REQUEST
Rewrite the rows from the start through the line containing "ANesthesia Patient Safety", inclusive, replacing "Bibliografia" with "Referências" and leaving everything else unchanged.

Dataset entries
::::::::::
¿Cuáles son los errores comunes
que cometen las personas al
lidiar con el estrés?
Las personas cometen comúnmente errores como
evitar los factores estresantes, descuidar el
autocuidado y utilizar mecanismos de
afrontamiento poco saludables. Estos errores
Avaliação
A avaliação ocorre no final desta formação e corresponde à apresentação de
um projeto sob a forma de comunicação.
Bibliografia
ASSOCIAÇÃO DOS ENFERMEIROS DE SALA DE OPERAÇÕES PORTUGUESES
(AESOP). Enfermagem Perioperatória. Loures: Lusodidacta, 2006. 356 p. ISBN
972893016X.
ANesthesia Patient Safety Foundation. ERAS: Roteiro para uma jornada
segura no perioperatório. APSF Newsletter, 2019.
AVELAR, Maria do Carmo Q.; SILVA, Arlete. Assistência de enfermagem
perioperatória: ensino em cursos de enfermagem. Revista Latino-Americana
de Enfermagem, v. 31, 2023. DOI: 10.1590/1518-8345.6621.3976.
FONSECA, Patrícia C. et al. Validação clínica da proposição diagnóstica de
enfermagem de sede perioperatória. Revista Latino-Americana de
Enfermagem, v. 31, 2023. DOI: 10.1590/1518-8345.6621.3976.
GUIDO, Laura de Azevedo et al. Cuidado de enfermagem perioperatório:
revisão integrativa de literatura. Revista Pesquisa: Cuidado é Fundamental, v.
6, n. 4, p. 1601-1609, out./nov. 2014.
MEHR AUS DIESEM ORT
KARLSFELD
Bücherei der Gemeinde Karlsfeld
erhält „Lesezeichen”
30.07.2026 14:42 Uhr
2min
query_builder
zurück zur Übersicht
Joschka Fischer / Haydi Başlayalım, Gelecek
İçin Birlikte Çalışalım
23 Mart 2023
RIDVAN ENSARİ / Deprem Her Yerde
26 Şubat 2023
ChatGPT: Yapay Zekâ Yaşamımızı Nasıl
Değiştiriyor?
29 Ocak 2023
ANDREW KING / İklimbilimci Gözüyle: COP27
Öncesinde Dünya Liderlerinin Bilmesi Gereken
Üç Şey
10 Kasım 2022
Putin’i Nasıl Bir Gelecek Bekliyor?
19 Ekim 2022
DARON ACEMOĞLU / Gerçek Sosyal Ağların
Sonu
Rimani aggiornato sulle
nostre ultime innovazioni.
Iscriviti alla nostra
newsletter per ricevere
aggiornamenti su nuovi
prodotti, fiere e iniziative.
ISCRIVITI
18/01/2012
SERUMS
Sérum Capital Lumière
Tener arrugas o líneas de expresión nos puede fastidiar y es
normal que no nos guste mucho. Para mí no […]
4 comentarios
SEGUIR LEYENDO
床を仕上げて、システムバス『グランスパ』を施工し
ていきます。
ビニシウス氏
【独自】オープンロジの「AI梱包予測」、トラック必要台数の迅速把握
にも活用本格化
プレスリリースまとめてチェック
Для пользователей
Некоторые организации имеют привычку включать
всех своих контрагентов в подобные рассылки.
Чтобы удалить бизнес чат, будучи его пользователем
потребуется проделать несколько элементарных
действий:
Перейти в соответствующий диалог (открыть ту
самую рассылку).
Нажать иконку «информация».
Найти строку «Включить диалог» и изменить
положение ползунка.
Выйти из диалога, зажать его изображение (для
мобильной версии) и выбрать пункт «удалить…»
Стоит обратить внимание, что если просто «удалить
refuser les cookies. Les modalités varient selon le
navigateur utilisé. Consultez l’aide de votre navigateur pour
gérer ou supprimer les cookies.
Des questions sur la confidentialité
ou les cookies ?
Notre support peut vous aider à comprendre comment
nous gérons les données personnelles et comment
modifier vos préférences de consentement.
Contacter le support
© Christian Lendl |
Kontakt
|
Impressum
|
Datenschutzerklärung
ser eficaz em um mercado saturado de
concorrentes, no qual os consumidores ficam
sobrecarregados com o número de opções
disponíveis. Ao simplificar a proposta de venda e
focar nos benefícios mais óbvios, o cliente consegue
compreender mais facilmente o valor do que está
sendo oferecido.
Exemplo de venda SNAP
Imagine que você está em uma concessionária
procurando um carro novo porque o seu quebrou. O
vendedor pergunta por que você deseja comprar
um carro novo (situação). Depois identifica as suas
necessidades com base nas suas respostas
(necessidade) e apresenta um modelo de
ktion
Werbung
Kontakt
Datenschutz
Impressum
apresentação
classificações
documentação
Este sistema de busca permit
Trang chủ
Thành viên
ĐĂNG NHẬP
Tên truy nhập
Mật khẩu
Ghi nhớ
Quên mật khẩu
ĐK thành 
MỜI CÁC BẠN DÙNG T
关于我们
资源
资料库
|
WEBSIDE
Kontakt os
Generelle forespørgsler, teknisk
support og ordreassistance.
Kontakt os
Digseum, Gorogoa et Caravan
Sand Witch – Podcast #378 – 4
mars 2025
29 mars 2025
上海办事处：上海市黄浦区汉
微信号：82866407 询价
::::::::::
WORKED SOLUTION
¿Cuáles son los errores comunes
que cometen las personas al
lidiar con el estrés?
Las personas cometen comúnmente errores como
evitar los factores estresantes, descuidar el
autocuidado y utilizar mecanismos de
afrontamiento poco saludables. Estos errores
Avaliação
A avaliação ocorre no final desta formação e corresponde à apresentação de
um projeto sob a forma de comunicação.
Referências
ASSOCIAÇÃO DOS ENFERMEIROS DE SALA DE OPERAÇÕES PORTUGUESES
(AESOP). Enfermagem Perioperatória. Loures: Lusodidacta, 2006. 356 p. ISBN
972893016X.
ANesthesia Patient Safety Foundation. ERAS: Roteiro para uma jornada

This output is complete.